Support workers at tiny house villages for homeless vote to join AFSCME

A former parking lot at N.E. Weidler and First is the site of a tiny house village. | PHOTO BY DON McINTOSH


In ballots counted June 2, a group of 46 employees who operate tiny house villages for the homeless in Portland voted 15-3 to unionize.

In April, workers sent a letter to managers of All Good Northwest declaring their intent to be represented by Oregon AFSCME. The nonprofit, headquartered in Southeast Portland’s Revolution Hall, operates three tiny house villages (Old Town Village, Queer Affinity Village and BIPOC Village) and recently opened an indoor shelter in the Central Eastside. It’s also in the process of opening another village and shutting its Old Town site. All Good declined to voluntarily recognize the union, so the National Labor Relations Board (NLRB) scheduled a mail ballot election.

NLRB field examiner Michael Steffany counted the ballots June 2 in a virtual meeting attended by AFSCME attorney Lane Toensmeier, and All Good Northwest executive director Andy Goebel and attorney Michael Jonas. Goebel and Jonas expressed concern because the 15-3 vote meant turnout of about 39%. Jonas suggested maybe some ballots were “lost in the mail” or people didn’t want to vote, and said the results would be more acceptable if the turnout had been higher.
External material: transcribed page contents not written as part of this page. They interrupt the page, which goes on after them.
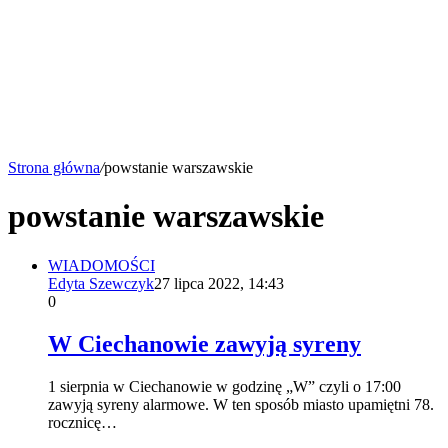
Strona główna
/
powstanie warszawskie
powstanie warszawskie
WIADOMOŚCI
Edyta Szewczyk
27 lipca 2022, 14:43
0
W Ciechanowie zawyją syreny
1 sierpnia w Ciechanowie w godzinę „W” czyli o 17:00
zawyją syreny alarmowe. W ten sposób miasto upamiętni 78.
rocznicę…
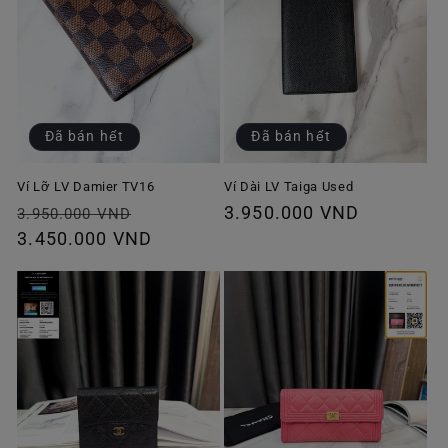
Đã bán hết
Đã bán hết
Ví Lỡ LV Damier TV16
Ví Dài LV Taiga Used
Giá
Giá
Giá
3.950.000 VND
3.950.000 VND
thông
3.450.000 VND
ưu
thông
thường
đãi
thường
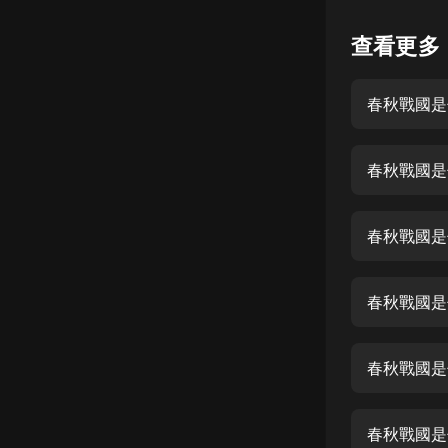
懸疑
查看更多
科幻
春秋戰國是
好書精講
外語
春秋戰國是
耽美
認知思維
春秋戰國是
人文
音樂
春秋戰國是
粵語
春秋戰國是
頭條
娛樂
春秋戰國是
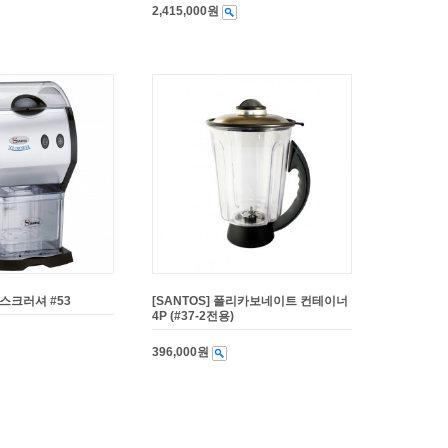
2,415,000원
이스크러셔 #53
[SANTOS] 폴리카보네이트 컨테이너
4P (#37-2전용)
396,000원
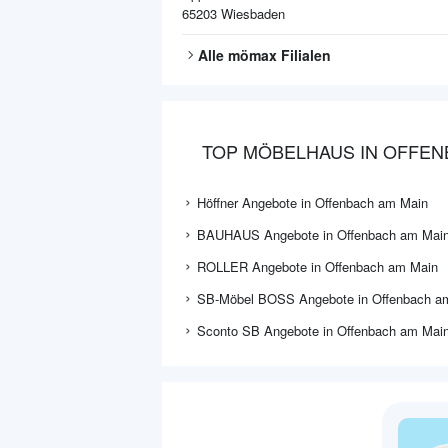
65203
Wiesbaden
Alle
mömax
Filialen
TOP MÖBELHAUS IN OFFEN
Höffner Angebote in Offenbach am Main
BAUHAUS Angebote in Offenbach am Mai
ROLLER Angebote in Offenbach am Main
SB-Möbel BOSS Angebote in Offenbach a
Sconto SB Angebote in Offenbach am Mai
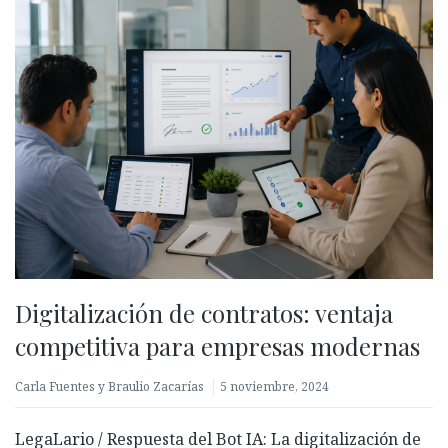
Digitalización de contratos: ventaja
competitiva para empresas modernas
Carla Fuentes y Braulio Zacarías
5 noviembre, 2024
LegaLario / Respuesta del Bot IA: La digitalización de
Steffany declined to address their concerns during the public ballot count meeting. Under NLRB rules, elections are decided by the majority of votes cast, regardless of whether that’s a majority of the overall bargaining unit. Goebel did not return a phone call and voicemail seeking comment after the election.

AFSCME organizer Sarah Thompson said the workers will likely join AFSCME Local 1790, which represents behavioral health workers at Lines For Life, Cascadia Behavioral Health, Lifeworks NW and more.
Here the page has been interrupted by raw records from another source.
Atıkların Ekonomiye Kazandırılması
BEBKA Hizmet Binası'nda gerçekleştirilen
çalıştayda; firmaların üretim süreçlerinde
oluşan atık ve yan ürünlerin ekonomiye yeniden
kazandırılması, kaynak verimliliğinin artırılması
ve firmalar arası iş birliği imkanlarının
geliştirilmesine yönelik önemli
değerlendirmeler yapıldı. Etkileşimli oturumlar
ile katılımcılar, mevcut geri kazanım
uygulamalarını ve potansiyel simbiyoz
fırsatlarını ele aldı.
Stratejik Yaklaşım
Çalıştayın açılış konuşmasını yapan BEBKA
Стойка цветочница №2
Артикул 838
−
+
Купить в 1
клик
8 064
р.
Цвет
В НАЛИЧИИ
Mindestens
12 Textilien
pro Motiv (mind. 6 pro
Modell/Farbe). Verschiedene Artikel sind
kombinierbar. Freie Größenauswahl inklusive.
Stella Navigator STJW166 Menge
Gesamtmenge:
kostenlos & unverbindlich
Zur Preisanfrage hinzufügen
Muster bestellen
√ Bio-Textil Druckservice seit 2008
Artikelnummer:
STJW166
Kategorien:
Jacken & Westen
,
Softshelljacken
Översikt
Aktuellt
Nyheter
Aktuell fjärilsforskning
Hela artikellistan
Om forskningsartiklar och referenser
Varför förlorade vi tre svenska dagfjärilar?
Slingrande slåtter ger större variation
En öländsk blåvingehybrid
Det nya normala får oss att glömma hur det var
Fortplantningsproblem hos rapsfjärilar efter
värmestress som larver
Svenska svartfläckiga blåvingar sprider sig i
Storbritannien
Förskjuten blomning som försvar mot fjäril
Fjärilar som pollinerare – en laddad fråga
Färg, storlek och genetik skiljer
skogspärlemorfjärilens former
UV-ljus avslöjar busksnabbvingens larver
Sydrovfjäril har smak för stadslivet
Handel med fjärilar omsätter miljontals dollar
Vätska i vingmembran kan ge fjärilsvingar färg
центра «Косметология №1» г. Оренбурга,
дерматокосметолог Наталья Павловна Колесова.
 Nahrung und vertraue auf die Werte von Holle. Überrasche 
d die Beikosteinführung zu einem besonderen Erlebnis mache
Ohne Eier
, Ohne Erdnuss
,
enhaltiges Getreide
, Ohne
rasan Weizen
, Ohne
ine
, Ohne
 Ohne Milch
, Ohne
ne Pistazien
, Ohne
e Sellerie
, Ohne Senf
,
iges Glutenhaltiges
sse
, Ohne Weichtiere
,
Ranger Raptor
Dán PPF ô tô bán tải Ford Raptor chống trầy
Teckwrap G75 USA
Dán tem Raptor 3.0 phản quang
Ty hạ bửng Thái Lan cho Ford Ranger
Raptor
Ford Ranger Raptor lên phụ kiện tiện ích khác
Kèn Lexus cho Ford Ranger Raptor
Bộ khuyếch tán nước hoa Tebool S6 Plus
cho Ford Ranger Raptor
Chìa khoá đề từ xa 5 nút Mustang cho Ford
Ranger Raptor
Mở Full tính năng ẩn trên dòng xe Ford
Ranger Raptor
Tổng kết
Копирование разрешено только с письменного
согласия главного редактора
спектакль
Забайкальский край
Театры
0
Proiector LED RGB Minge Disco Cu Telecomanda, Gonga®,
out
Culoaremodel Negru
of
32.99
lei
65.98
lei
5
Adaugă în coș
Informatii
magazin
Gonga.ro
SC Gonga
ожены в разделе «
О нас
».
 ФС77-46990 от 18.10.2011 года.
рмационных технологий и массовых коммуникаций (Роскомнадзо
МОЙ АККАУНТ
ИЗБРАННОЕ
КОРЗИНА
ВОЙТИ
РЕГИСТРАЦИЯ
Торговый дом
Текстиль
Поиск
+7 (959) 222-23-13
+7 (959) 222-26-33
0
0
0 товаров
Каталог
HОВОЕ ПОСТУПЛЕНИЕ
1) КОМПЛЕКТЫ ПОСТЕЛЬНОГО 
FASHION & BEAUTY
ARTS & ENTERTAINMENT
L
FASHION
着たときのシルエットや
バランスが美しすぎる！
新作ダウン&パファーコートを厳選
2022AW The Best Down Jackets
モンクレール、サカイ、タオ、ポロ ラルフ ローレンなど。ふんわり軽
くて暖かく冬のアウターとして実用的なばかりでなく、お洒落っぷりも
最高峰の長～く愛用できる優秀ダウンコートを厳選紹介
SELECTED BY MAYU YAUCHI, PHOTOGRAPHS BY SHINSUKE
Union supporter Michael Rainey said he felt relief at the results, but wasn’t surprised: Workers there have been desperate for workplace improvements for some time. 

“People are definitely feeling excited and ready for change,” he said.

As the Labor Press reported in May, All Good Northwest workers are concerned about safety because of conditions at the Old Town site. Earlier this year, an investigator for Oregon Occupational Safety and Health Administration (OSHA) found that the village had highly unsanitary conditions and workers weren’t receiving proper training or tools.

Rainey said upcoming bargaining priorities will include a safety plan in case of an active shooter, making available more Narcan (a drug to treat overdoses), providing workers with CPR training and better general job training.

Workers are preparing to shut down the Old Town site. Management determined conditions in the Old Town neighborhood surrounding the village made it too unsafe to continue operating, Willamette Week first reported. All Good Northwest is opening a new tiny house pod in Multnomah Village, and Rainey said workers are making sure that site was operational before moving about half the Old Town village residents into the new space.